Growing up in South Philadelphia, a young Tony Marino first heard Leon Russell, deciding then and there that music would be his career. Stating piano lessons at the age of seven, Marino continued to study music and refine his abilities, eventually releasing his debut album, ‘Tony Marino & Havana Heat: The Latin Jazz Project’ in 1997. Over two decades later and Marino is still winning over crowds and audiences worldwide, pushing the boundaries of his sound and creating bold, new albums.
His latest release, ‘Tango Silhouette’ is a twelve track album that explores Marino’s love of music and his Argentinian heritage. Inspired by the great Astor Piazzolla, an Argentine tango composer, bandoneon player, and arranger, the new album is “an exploration into my family history dating back to my maternal grandmother’s birth in Buenos Aires, Argentina”.

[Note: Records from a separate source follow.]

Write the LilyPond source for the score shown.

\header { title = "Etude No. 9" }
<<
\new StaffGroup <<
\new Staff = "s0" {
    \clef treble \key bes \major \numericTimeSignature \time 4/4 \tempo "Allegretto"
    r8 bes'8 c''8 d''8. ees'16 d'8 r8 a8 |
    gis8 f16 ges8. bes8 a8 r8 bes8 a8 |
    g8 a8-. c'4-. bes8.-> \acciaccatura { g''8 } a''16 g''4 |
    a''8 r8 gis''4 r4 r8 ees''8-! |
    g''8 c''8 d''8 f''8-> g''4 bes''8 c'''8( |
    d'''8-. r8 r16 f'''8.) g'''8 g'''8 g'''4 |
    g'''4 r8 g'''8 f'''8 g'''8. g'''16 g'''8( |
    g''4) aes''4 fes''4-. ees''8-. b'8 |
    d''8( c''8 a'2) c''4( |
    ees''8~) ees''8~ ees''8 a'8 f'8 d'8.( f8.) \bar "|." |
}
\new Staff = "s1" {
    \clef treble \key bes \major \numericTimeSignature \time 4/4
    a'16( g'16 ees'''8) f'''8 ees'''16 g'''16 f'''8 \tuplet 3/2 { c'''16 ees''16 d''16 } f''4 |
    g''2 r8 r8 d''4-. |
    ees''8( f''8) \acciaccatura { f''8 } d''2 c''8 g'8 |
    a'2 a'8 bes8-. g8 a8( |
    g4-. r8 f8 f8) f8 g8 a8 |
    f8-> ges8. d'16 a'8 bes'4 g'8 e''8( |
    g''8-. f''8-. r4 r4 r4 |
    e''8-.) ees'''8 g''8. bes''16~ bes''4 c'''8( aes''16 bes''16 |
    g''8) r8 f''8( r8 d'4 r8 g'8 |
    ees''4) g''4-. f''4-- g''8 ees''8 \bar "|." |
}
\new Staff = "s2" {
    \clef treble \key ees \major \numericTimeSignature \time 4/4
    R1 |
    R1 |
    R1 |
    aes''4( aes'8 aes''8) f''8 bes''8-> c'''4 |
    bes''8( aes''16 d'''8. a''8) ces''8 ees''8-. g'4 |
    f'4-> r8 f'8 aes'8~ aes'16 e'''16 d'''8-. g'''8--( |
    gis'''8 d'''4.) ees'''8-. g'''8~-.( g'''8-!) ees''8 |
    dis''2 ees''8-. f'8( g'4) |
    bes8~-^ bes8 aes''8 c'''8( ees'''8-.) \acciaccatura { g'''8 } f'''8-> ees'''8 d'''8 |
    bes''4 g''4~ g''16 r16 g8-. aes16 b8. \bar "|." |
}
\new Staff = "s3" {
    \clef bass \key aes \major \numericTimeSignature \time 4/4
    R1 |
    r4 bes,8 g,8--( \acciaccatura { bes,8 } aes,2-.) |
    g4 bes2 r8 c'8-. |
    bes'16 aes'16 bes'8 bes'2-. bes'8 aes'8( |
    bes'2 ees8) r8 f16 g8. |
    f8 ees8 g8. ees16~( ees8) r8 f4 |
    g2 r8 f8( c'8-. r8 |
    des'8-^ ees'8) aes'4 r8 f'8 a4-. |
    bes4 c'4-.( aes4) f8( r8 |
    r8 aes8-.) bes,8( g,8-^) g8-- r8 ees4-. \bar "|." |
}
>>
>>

A vivid and colourful release, ‘Tango Silhouette’ is a masterclass in traditional and contemporary tango sounds. Built upon a strong series of flourishes that sparkle throughout the album, the album is characterised by Marino’s passion and devotion to his music. Purely instrumental, ‘Tango Silhouette’ manages to live in two worlds, one where he celebrates his own history while also creating his own distinct narrative. It’s this clash of new and old that makes the album so exciting, with tracks like ‘Day Break’ bringing a lavish beginning to the album, while ‘Sylvana Gene and Stella Tango Medley’ brings more emotion and texture to the mix.
On ‘The Chancery Place Tango’ Marino creates a more intimate vision, stripping the sound down to the absolute essentials and letting the music speak for itself, while the fiery ‘Astor and Dizzy Tango Medley’ rises to become a true highlight of the album. With his compositions and songwriting on brilliant form, Marino opts for delicacy over power in ‘The Layback Tango’, before bringing the album to a close with ‘The Death of a Romance’, a stellar track that flows with melancholy brilliance, and the lavish, reflective cut, ‘That’s It’.
An unmistakably good album, ‘Tango Silhouette’ proves Marino’s love for what he does, with every single piece of music coloured with its own unique character and sound. Cohesive in spirit and sound, Marino has managed to use his music to create his very own narrative, one that takes a look at his own family history in a way that feels so vibrant, real, and relatable.